Bhalla, who in the absence of other considerations might very well be in line for Garcia’s seat right now, echoed the sentiment that the rift is really just a “false dichotomy,” and said he does’t see Chaparro falling into either category.
“She’s got a track record of public service at the local level, she’s really connected to the community on the ground level, and I’m excited at the prospect of her serving in this district,” he said.
Despite Chaparro’s appeal cross-population and seeming solidarity among Stack and Zimmer as to Garcia’s replacement, not all are convinced, however. One Democratic insider said he was skeptical of her relationship to Hoboken police chief Lt. Kenneth Ferrante, appointed to the post late last year by Zimmer. Chaparro is said to be Ferrante’s partner, making her selection as the next LD33 rep a somewhat nepotistic choice, for some.
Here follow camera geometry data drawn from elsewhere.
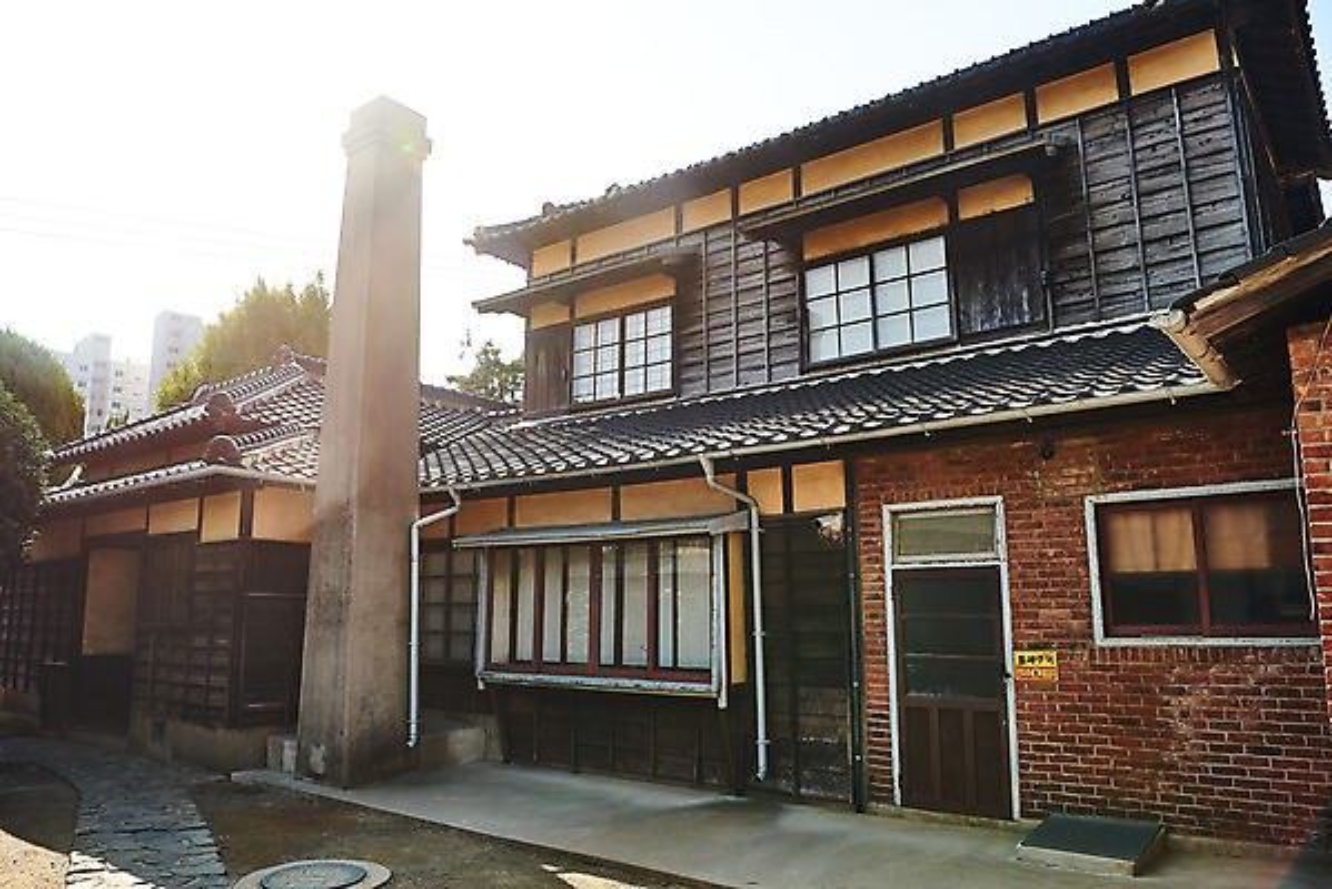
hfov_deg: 67.4
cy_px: 444
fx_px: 999
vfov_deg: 48.0
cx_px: 666
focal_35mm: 27
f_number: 8
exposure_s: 1/1000
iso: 500
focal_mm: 27
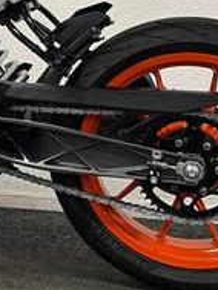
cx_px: -60
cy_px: 17
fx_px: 738
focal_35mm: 88
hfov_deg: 16.0
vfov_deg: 21.6
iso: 80
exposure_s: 1/50
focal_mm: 5.1
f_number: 1.6
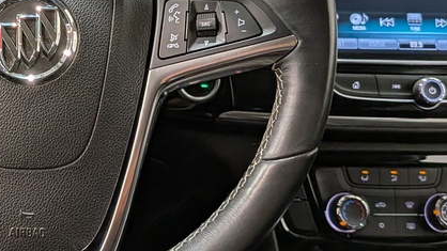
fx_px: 758
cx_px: 24
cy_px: 37
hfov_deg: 31.0
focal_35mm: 64
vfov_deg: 18.6
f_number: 1.7
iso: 177
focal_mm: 4.53
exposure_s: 1/100
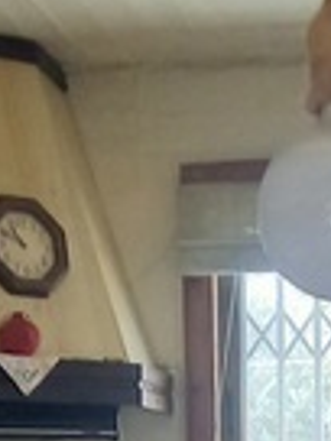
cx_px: 269
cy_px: 759
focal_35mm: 141
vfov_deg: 12.9
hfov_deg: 10.5
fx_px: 1798
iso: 320
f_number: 1.8
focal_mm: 4.65
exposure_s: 1/33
It’s also unclear whether the transition from Garcia to Chaparro will be a smooth one. Garcia, who sources tell PolitickerNJ has recently begun working in Newark for the city’s Community Economic Development Corporation, is said to be yet unwilling to give up his seat in LD33. That leaves open the possibility of an off-the-line challenge in June’s primary, though observers note success would be unlikely.
“[Stack] owns that district. No one will beat him on or off the line. Jack Kennedy can come back from the dead and endorse you and it doesn’t matter. He’s that good,” one source said.
“And frankly it would be foolish to burn that bridge,” the source added.
Another source also told PolitickerNJ that the real battle this year will be over the Hoboken city council, and that Chaparro could be useful as a vehicle for fundraising in Zimmer’s quest to maintain control of the board.
Reached for comment, Garcia respectfully declined to reveal anything about his future plans, saying only that “in the coming weeks and months, we will have much to discuss regarding the future of Hoboken.”
Neither Zimmer nor Stack could be reached for comment on this story.